By the 6th November, 60 boats had left Gemai with the Sussex regiment on board. The river was then falling so swiftly that a new course for the boats must be found almost every day. Hitherto the boats had been passed through the Cataract almost without a scratch or the loss of a single article of gear. Now the rocks began to show through the surf in the Bab.

A boat was smashed. We caught her lower down; and with 200 men portaged her over a rocky hill, across the neck of land formed by the curve of the Bab, then laid her keel upwards across two other boats, and so floated, took her up to Gemai dockyard. I was the more pleased with this piece of salvage, because everyone said it was impossible to save the boat. The last nine boats, after being emptied of all gear, were hauled clean over the rocks by main force. They came prettily lipping through the boiling torrent from rock to rock, taking the blows upon keel and bilge pieces, so that they were scarcely damaged.

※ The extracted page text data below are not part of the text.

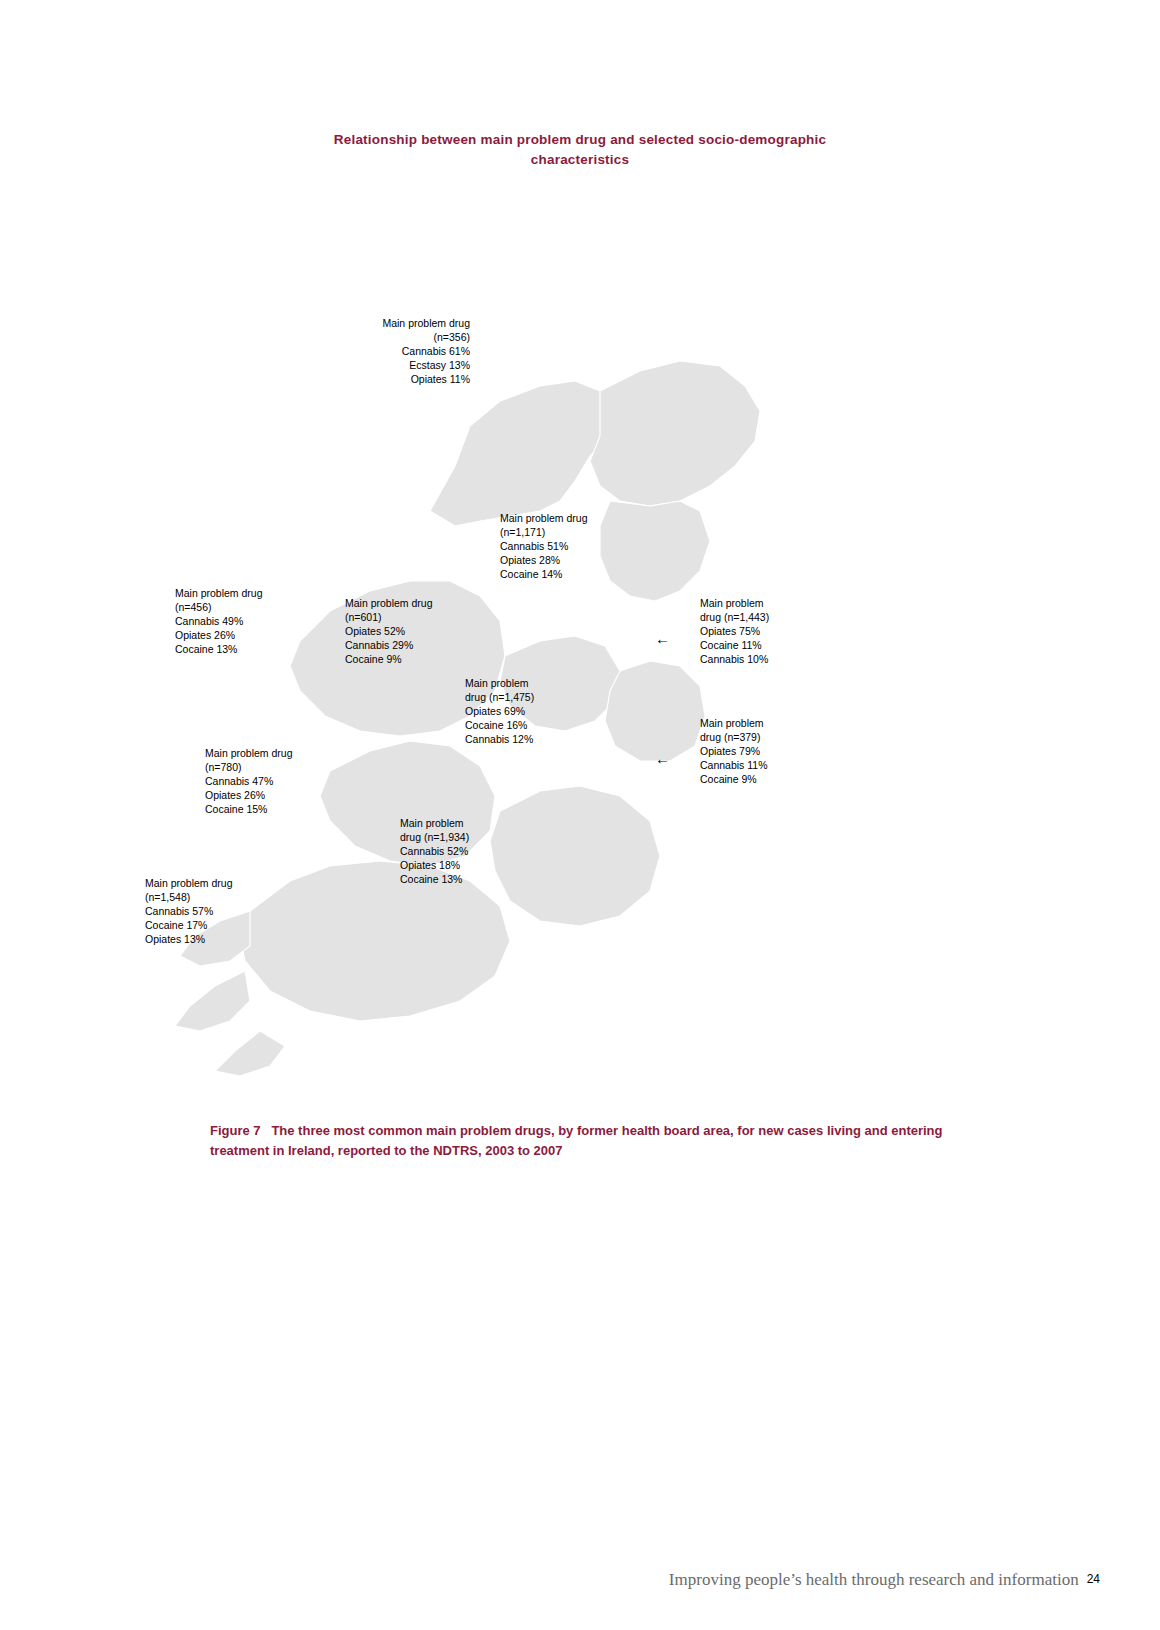Relationship between main problem drug and selected socio-demographic
characteristics
Main problem drug
(n=356)
Cannabis 61%
Ecstasy 13%
Opiates 11%
Main problem drug
(n=1,171)
Cannabis 51%
Opiates 28%
Cocaine 14%
Main problem drug
(n=456)
Cannabis 49%
Opiates 26%
Cocaine 13%
Main problem drug
(n=601)
Opiates 52%
Cannabis 29%
Cocaine 9%
Main problem
drug (n=1,475)
Opiates 69%
Cocaine 16%
Cannabis 12%
Main problem
drug (n=1,443)
Opiates 75%
Cocaine 11%
Cannabis 10%
←
Main problem
drug (n=379)
Opiates 79%
Cannabis 11%
Cocaine 9%
←
Main problem drug
(n=780)
Cannabis 47%
Opiates 26%
Cocaine 15%
Main problem
drug (n=1,934)
Cannabis 52%
Opiates 18%
Cocaine 13%
Main problem drug
(n=1,548)
Cannabis 57%
Cocaine 17%
Opiates 13%
Figure 7 The three most common main problem drugs, by former health board area, for new cases living and entering treatment in Ireland, reported to the NDTRS, 2003 to 2007
Improving people’s health through research and information24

Early in October, foreseeing that, as the water fell, the Bab-el-Kebir would become impracticable, I had designed a scheme for a portage. The alternative would have been to entrain the boats from Wady Halfa to Sarras, an expedient which, as the whole of the train service was required to carry provisions, would have involved immense delay.

My plan was to haul the boats up to the entrance of the Bab and then to carry them across the neck of land formed by the curve of the Bab, a distance of 2488 yards, which required 400 men, who should be divided into sections of 40 to each boat. The boat was hauled on shore, her masts, oars, and poles laid on the ground to serve as bearers; the boat was laid on these keel uppermost, and was then lifted and carried, the masts, oars, and poles resting on the men's shoulders, and other men supporting the boat by resting thwarts and gunwale on their shoulders. My scheme was at first received with incredulity by all except Lord Wolseley. But I made a trial trip with 30 men, and had the boat across the portage, including six stoppages for rest, and in the water with all her gear without a scratch, in an hour and twenty minutes. The passage of Bab-el-Kebir, low as the water had become, would have taken at least six hours, with great risk of disaster.

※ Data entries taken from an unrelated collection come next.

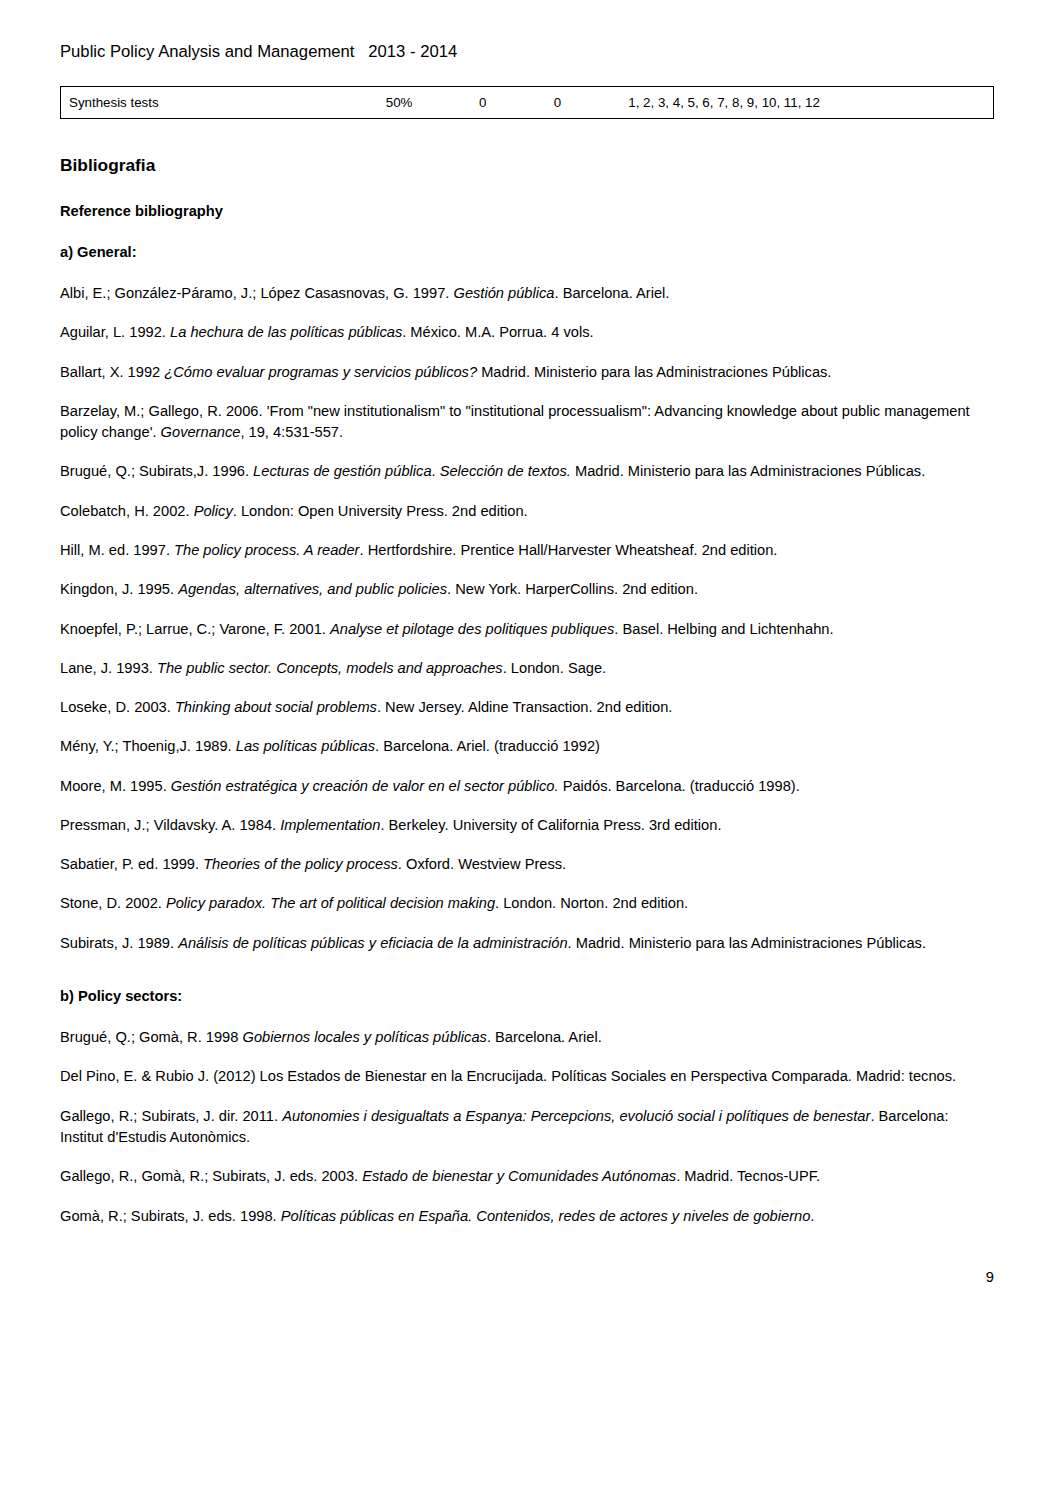Public Policy Analysis and Management 2013 - 2014
| Synthesis tests | 50% | 0 | 0 | 1, 2, 3, 4, 5, 6, 7, 8, 9, 10, 11, 12 |
Bibliografia
Reference bibliography
a) General:
Albi, E.; González-Páramo, J.; López Casasnovas, G. 1997. Gestión pública. Barcelona. Ariel.
Aguilar, L. 1992. La hechura de las políticas públicas. México. M.A. Porrua. 4 vols.
Ballart, X. 1992 ¿Cómo evaluar programas y servicios públicos? Madrid. Ministerio para las Administraciones Públicas.
Barzelay, M.; Gallego, R. 2006. 'From "new institutionalism" to "institutional processualism": Advancing knowledge about public management policy change'. Governance, 19, 4:531-557.
Brugué, Q.; Subirats,J. 1996. Lecturas de gestión pública. Selección de textos. Madrid. Ministerio para las Administraciones Públicas.
Colebatch, H. 2002. Policy. London: Open University Press. 2nd edition.
Hill, M. ed. 1997. The policy process. A reader. Hertfordshire. Prentice Hall/Harvester Wheatsheaf. 2nd edition.
Kingdon, J. 1995. Agendas, alternatives, and public policies. New York. HarperCollins. 2nd edition.
Knoepfel, P.; Larrue, C.; Varone, F. 2001. Analyse et pilotage des politiques publiques. Basel. Helbing and Lichtenhahn.
Lane, J. 1993. The public sector. Concepts, models and approaches. London. Sage.
Loseke, D. 2003. Thinking about social problems. New Jersey. Aldine Transaction. 2nd edition.
Mény, Y.; Thoenig,J. 1989. Las políticas públicas. Barcelona. Ariel. (traducció 1992)
Moore, M. 1995. Gestión estratégica y creación de valor en el sector público. Paidós. Barcelona. (traducció 1998).
Pressman, J.; Vildavsky. A. 1984. Implementation. Berkeley. University of California Press. 3rd edition.
Sabatier, P. ed. 1999. Theories of the policy process. Oxford. Westview Press.
Stone, D. 2002. Policy paradox. The art of political decision making. London. Norton. 2nd edition.
Subirats, J. 1989. Análisis de políticas públicas y eficiacia de la administración. Madrid. Ministerio para las Administraciones Públicas.
b) Policy sectors:
Brugué, Q.; Gomà, R. 1998 Gobiernos locales y políticas públicas. Barcelona. Ariel.
Del Pino, E. & Rubio J. (2012) Los Estados de Bienestar en la Encrucijada. Políticas Sociales en Perspectiva Comparada. Madrid: tecnos.
Gallego, R.; Subirats, J. dir. 2011. Autonomies i desigualtats a Espanya: Percepcions, evolució social i polítiques de benestar. Barcelona: Institut d'Estudis Autonòmics.
Gallego, R., Gomà, R.; Subirats, J. eds. 2003. Estado de bienestar y Comunidades Autónomas. Madrid. Tecnos-UPF.
Gomà, R.; Subirats, J. eds. 1998. Políticas públicas en España. Contenidos, redes de actores y niveles de gobierno.
9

Now, having hauled the last nine boats through, over the rocks, the portage scheme came into operation; and on the 6th November I closed the Bab, and used the portage, by means of which alone it was made possible to continue the supply of boats at the same rate. Thenceforward we were able to put the boats through quicker than they were supplied.

Many of the boats were poisonous to handle, as their matting was infested with scorpions.

My dwelling was at first a tent at Wady Halfa, and afterwards a hut on the bank beside the Bab-el-Kebir. It stood within six feet of the roaring river, in a grove of mimosa. The camels lunched daily upon the long sharp thorns of the mimosa, apparently relishing these spines as a form of Worcester sauce.

Rising at daylight, every day I covered some thirty miles up and down the shore of the Cataract, superintending operations from dawn till dark. I rode one of my camels, Bimbashi or Ballyhooly or Beelzebub, or my donkey, County Waterford, so named because the second time I contested him I lost my seat: a political allegory. Being short of both officers and men, my presence was required everywhere at once. By haulage and portage a perpetual procession of whaleboats and nuggars was kept moving up to the dockyard at Gemai.

From Wady Halfa to the Bab the Cataract was divided into reaches, a post being stationed at each. At the first reach were Peel of the 2nd Life Guards and 200 Dongola men; at the Naval Camp, on the second reach, were Lieutenant Colbourne and 350 Dongola men; at Palm Tree Camp, in the third reach, were an Egyptian officer and 100 Dongola men; for the portage at Bab-el-Kebir I had 500 men of the 2nd Egyptian battalion under their colonel, and another of their officers, Shakespeare of the Marines, who had been with me in the Thunderer. All along the Cataract were stationed small parties of carpenters and sailmakers in order that damages should be repaired on the spot. Living with me was Colonel Grant, who was in command of all the Dongola men. Later, the Canadian voyageurs camped beside my hut.